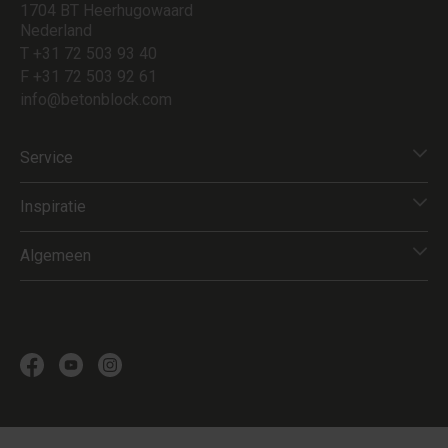
1704 BT Heerhugowaard
Nederland
T +31 72 503 93 40
F +31 72 503 92 61
info@betonblock.com
Service
Inspiratie
Algemeen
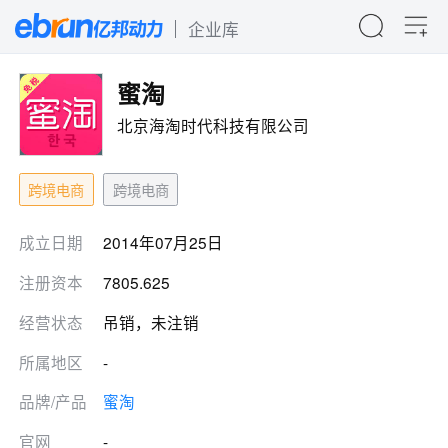
企业库
蜜淘
北京海淘时代科技有限公司
跨境电商
跨境电商
成立日期
2014年07月25日
注册资本
7805.625
经营状态
吊销，未注销
所属地区
-
品牌/产品
蜜淘
官网
-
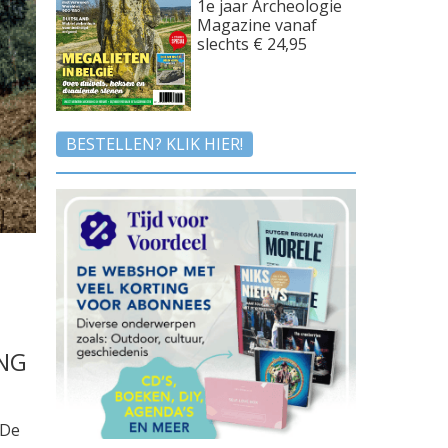
1e jaar Archeologie
Magazine vanaf
slechts € 24,95
BESTELLEN? KLIK HIER!
ING
 De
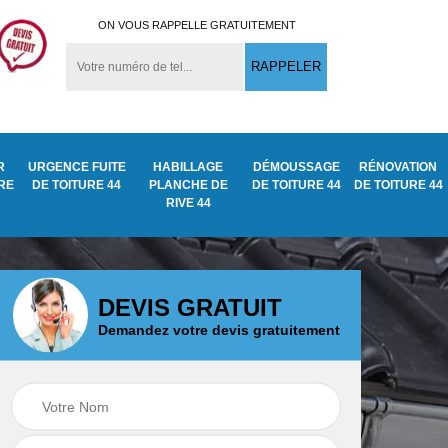
ON VOUS RAPPELLE GRATUITEMENT
R
URGENCE FUITE
HABILLAGE
DÉMOUSSAGE
RÉNOVATION
URE
DE TOITURE 44
PLANCHE DE
DE TOITURE 44
DE TOITURE 44
RIVE 44
DEVIS GRATUIT
Demandez votre devis gratuitement
Démoussage
ite
Traitement anti
nettoyage de tuile
mousse toiture 44
44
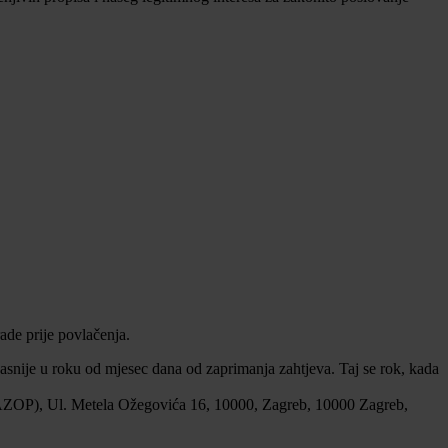
ade prije povlačenja.
asnije u roku od mjesec dana od zaprimanja zahtjeva. Taj se rok, kada
a (AZOP), Ul. Metela Ožegovića 16, 10000, Zagreb, 10000 Zagreb,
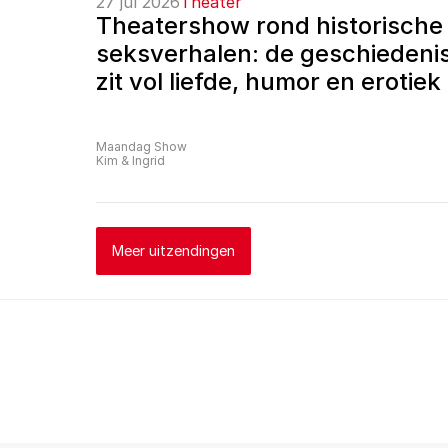
27 jul 2026
Theater
Theatershow rond historische 
seksverhalen: de geschiedenis
zit vol liefde, humor en erotiek
Maandag Show
Kim & Ingrid
Meer uitzendingen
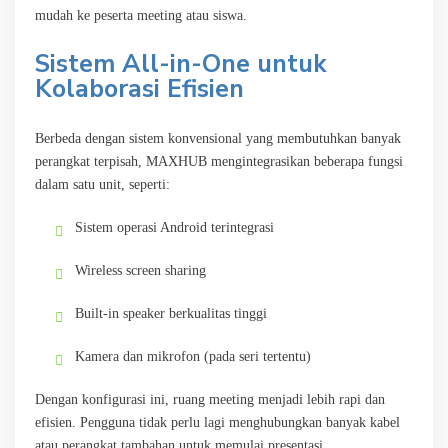
mudah ke peserta meeting atau siswa.
Sistem All-in-One untuk
Kolaborasi Efisien
Berbeda dengan sistem konvensional yang membutuhkan banyak
perangkat terpisah, MAXHUB mengintegrasikan beberapa fungsi
dalam satu unit, seperti:
Sistem operasi Android terintegrasi
Wireless screen sharing
Built-in speaker berkualitas tinggi
Kamera dan mikrofon (pada seri tertentu)
Dengan konfigurasi ini, ruang meeting menjadi lebih rapi dan
efisien. Pengguna tidak perlu lagi menghubungkan banyak kabel
atau perangkat tambahan untuk memulai presentasi.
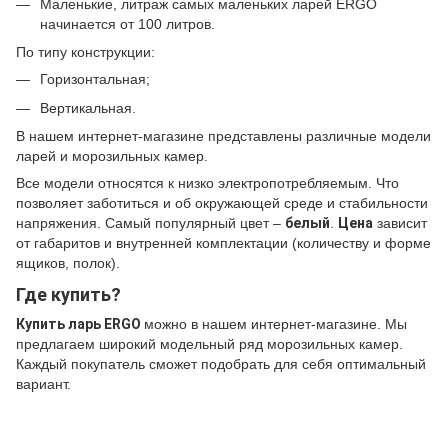
Маленькие, литраж самых маленьких ларей ERGO
начинается от 100 литров.
По типу конструкции:
Горизонтальная;
Вертикальная.
В нашем интернет-магазине представлены различные модели
ларей и морозильных камер.
Все модели относятся к низко электропотребляемым. Что
позволяет заботиться и об окружающей среде и стабильности
напряжения. Самый популярный цвет –
белый
.
Цена
зависит
от габаритов и внутренней комплектации (количеству и форме
ящиков, полок).
Где купить?
Купить ларь ERGO
можно в нашем интернет-магазине. Мы
предлагаем широкий модельный ряд морозильных камер.
Каждый покупатель сможет подобрать для себя оптимальный
вариант.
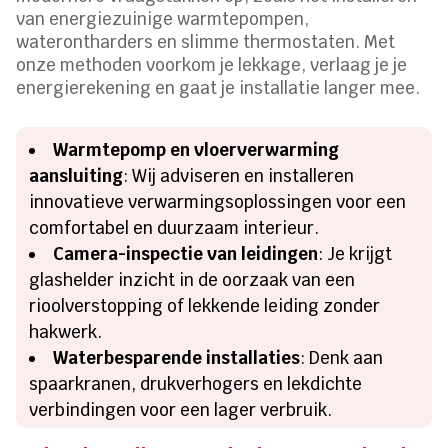
van energiezuinige warmtepompen,
waterontharders en slimme thermostaten. Met
onze methoden voorkom je lekkage, verlaag je je
energierekening en gaat je installatie langer mee.
Warmtepomp en vloerverwarming
aansluiting
: Wij adviseren en installeren
innovatieve verwarmingsoplossingen voor een
comfortabel en duurzaam interieur.
Camera-inspectie van leidingen
: Je krijgt
glashelder inzicht in de oorzaak van een
rioolverstopping of lekkende leiding zonder
hakwerk.
Waterbesparende installaties
: Denk aan
spaarkranen, drukverhogers en lekdichte
verbindingen voor een lager verbruik.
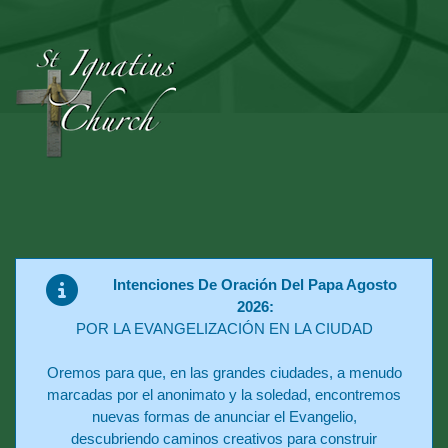
Intenciones De Oración Del Papa Agosto
2026:
POR LA EVANGELIZACIÓN EN LA CIUDAD
Oremos para que, en las grandes ciudades, a menudo
marcadas por el anonimato y la soledad, encontremos
nuevas formas de anunciar el Evangelio,
descubriendo caminos creativos para construir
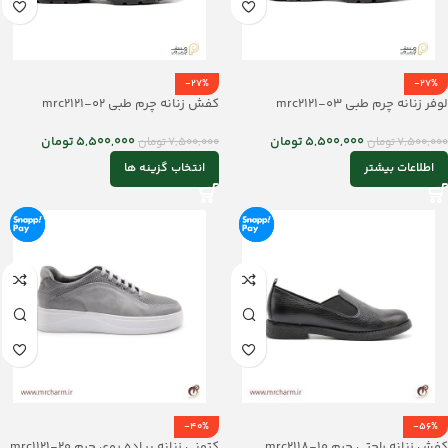
-27%
-27%
لوفر زنانه چرم طبی mrc2121-03
کفش زنانه چرم طبی mrc2121-02
5,500,000
تومان
5,500,000
تومان
7,500,000
تومان
7,500,000
تومان
اطلاعات بیشتر
انتخاب گزینه ها
-40%
-56%
کفش زنانه راحتی چرم mrc2118-10
کتونی زنانه پیاده روی چرم mrc1121-20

+++

Edit the records from the line with "ade prije povlačenja." to the line with "atau perangkat tambahan" by replacing "Wireless screen sharing" with "Berbagi layar nirkabel", and leave every other part of those lines unchanged. Give only those lines, without the pictures.

ade prije povlačenja.
asnije u roku od mjesec dana od zaprimanja zahtjeva. Taj se rok, kada
a (AZOP), Ul. Metela Ožegovića 16, 10000, Zagreb, 10000 Zagreb,
27 jul 2026
Theater
Theatershow rond historische 
seksverhalen: de geschiedenis
zit vol liefde, humor en erotiek
Maandag Show
Kim & Ingrid
Meer uitzendingen
mudah ke peserta meeting atau siswa.
Sistem All-in-One untuk
Kolaborasi Efisien
Berbeda dengan sistem konvensional yang membutuhkan banyak
perangkat terpisah, MAXHUB mengintegrasikan beberapa fungsi
dalam satu unit, seperti:
Sistem operasi Android terintegrasi
Berbagi layar nirkabel
Built-in speaker berkualitas tinggi
Kamera dan mikrofon (pada seri tertentu)
Dengan konfigurasi ini, ruang meeting menjadi lebih rapi dan
efisien. Pengguna tidak perlu lagi menghubungkan banyak kabel
atau perangkat tambahan untuk memulai presentasi.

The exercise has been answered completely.